**List of tasks:**
1 – Please summarize the article on the album Homecoming's March in two sentences.
2 – Name every record label that the article on the album Homecoming's March connects with a release of the album.
3 – Pick up the article on the album Homecoming's March after its final sentence and keep writing.

**Reading text:**
»»

Studio album by Averse Sefira
- Released: 1999
- Recorded: September–October 1998
- Genre: Black metal
- Label: Arrogare Records (band created label for release of record); Evil Horde Records (Brazilian reissue, 2003); Mordor Records (Swedish reissue; 2007)
- Producer: Averse Sefira, Stuart Lawrence

Averse Sefira chronology
|  | Homecoming's March (1999) | Battle's Clarion (2001) |

= Homecoming's March =

Homecoming's March is the debut studio release by the Texan black metal band Averse Sefira. It was released in 1999 on the band's own label, Arrogare, and was produced by the band themselves with co-production by Stuart Lawrence (who would not figure in any of their other albums.

The album is split into band-composed full-length songs and joining those songs are interludes (or "aversions"), as created by "effect artist" Lady of the Evening Faces.

««

**Records:**
»»

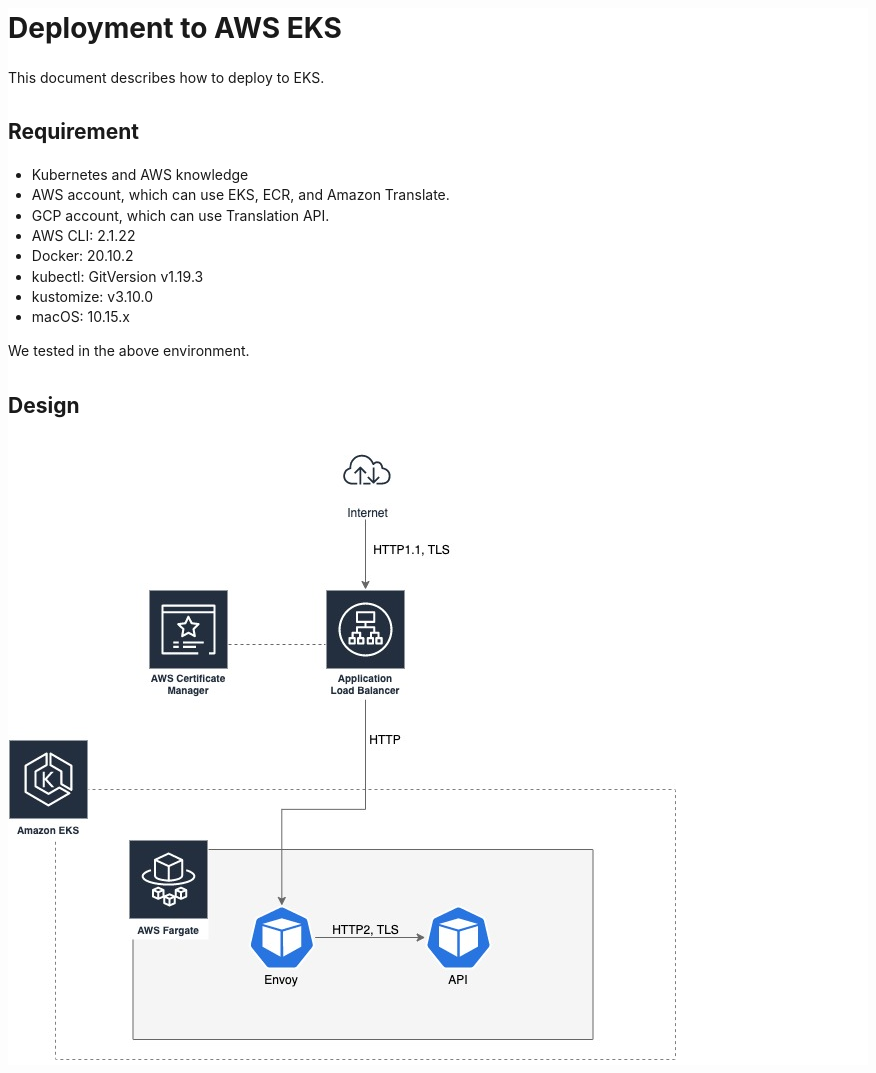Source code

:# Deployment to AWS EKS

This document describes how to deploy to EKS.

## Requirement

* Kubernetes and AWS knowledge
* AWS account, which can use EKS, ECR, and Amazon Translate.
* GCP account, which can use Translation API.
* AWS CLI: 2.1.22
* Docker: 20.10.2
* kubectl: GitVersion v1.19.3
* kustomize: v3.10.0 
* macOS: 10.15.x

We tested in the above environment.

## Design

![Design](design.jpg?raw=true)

««
»»

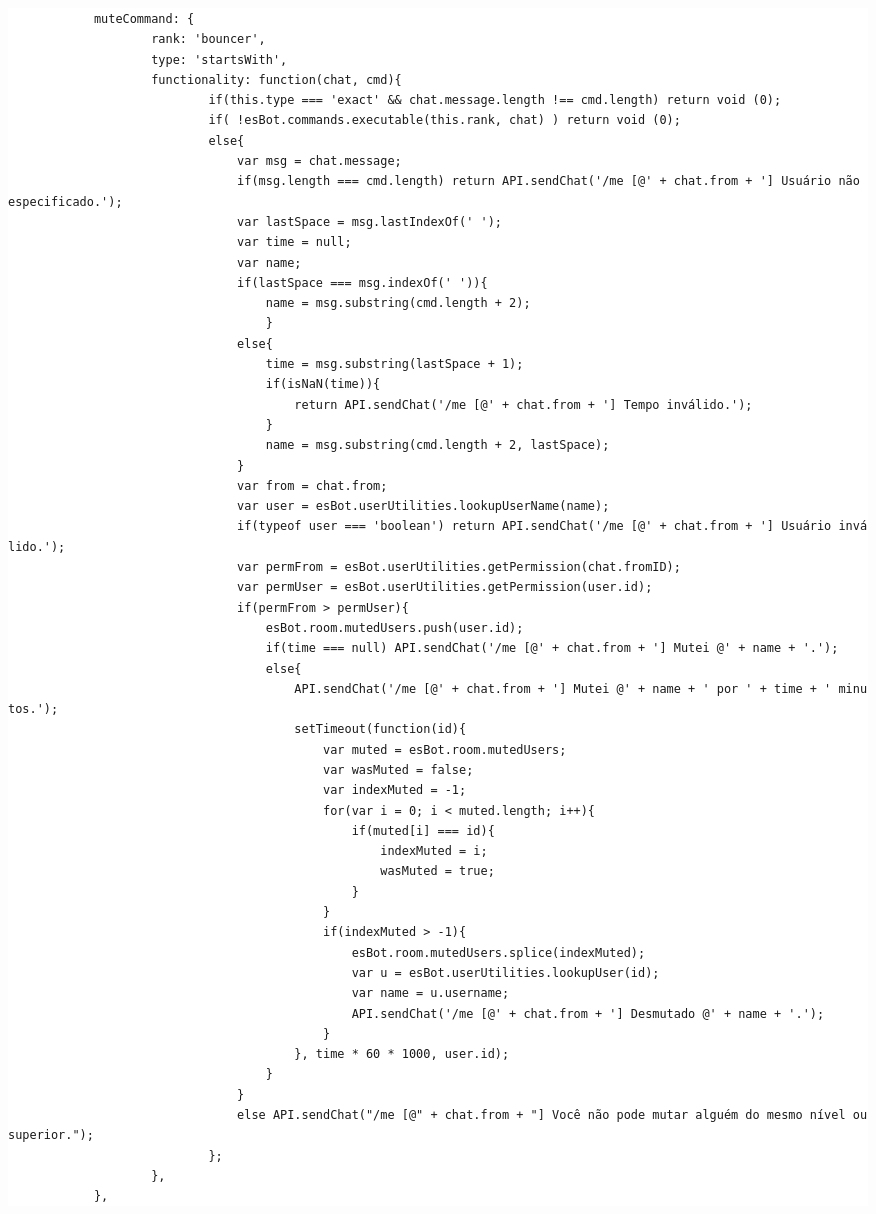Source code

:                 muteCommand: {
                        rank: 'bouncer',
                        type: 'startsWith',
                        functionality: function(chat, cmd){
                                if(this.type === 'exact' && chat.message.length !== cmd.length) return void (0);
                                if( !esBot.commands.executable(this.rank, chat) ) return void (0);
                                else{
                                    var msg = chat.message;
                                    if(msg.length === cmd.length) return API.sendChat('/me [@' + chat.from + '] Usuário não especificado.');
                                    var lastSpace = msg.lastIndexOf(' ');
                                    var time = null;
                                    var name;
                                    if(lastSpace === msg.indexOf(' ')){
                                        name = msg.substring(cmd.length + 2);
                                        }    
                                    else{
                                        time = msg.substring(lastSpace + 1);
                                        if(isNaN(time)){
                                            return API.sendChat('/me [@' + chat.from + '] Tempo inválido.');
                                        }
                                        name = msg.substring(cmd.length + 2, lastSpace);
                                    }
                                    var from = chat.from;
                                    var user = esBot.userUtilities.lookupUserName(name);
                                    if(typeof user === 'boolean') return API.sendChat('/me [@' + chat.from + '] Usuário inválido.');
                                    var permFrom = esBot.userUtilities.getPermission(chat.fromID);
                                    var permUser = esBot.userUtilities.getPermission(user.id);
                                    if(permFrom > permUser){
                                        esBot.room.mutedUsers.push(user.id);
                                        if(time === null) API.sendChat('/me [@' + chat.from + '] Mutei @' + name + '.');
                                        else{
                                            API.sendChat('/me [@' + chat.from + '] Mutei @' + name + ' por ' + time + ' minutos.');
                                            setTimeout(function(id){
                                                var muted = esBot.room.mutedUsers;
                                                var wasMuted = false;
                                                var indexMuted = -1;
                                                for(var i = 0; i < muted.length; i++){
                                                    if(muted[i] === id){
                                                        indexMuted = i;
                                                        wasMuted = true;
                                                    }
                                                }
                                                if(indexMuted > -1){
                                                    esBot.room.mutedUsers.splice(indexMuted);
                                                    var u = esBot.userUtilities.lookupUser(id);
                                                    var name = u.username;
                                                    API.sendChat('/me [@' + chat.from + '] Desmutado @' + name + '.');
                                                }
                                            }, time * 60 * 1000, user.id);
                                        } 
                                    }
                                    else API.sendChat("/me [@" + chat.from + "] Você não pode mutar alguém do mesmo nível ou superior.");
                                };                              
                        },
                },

««
»»

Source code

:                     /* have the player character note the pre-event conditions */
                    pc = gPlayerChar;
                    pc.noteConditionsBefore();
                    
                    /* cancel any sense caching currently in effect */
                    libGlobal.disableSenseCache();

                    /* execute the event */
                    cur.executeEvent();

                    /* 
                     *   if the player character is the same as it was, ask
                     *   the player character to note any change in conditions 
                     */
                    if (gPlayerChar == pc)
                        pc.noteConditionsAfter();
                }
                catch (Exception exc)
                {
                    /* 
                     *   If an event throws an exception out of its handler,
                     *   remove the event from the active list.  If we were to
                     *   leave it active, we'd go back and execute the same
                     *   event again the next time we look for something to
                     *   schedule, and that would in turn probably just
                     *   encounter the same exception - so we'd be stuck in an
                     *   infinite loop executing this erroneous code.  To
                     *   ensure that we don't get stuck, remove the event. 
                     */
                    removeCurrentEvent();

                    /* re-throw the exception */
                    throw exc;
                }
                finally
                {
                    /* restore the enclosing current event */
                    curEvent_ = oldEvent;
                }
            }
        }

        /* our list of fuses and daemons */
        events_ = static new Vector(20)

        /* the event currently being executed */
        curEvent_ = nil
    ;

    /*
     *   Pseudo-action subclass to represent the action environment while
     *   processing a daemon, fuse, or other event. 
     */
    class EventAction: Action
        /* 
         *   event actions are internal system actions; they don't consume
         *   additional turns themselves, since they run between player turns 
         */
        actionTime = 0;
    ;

««

**Answer list:**
1 – Homecoming's March is the debut studio release by the Texan black metal band Averse Sefira. It came out in 1999 on the band's own label, Arrogare, was produced by the band with co-production by Stuart Lawrence, and links its full-length songs with interludes, or "aversions," created by "effect artist" Lady of the Evening Faces.

2 –
- Arrogare Records
- Evil Horde Records
- Mordor Records

3 –
==Track listing==

Source:

- All Music and Lyrics by Averse Sefira. (Copyright Averse Sefira)

1. "Hymns to the Scourge of Heaven" 8:29
2. "For We Have Always Been" 7:48
3. "Sentinel's Plight" 12:47
4. "Pax Dei" 8:04
5. "Above the Firmaments of Wrath 6:22
6. "Ad Infinitum" 6:41
7. "Homecoming's March" 13:45

- Note: The last track, "Homecoming's March" contains a hidden track called "Winter of My Bliss". Clocking in at a length of 6:10, it pushes the running time of the song to 13:45

==Personnel==
===Averse Sefira===
- Sanguine Mapsama: Guitars, Vocals
- Wrath Satharial Diabolus: Bass, Percussion, Vocals
- Lady of the Evening Faces: Effects, Interludes
- Velock Gammaliel Maelstrom: Drums

===Additional Personnel===
- Chuck Salvo: Additional Vocals on track 4 ("respectfully dedicated to Immolation)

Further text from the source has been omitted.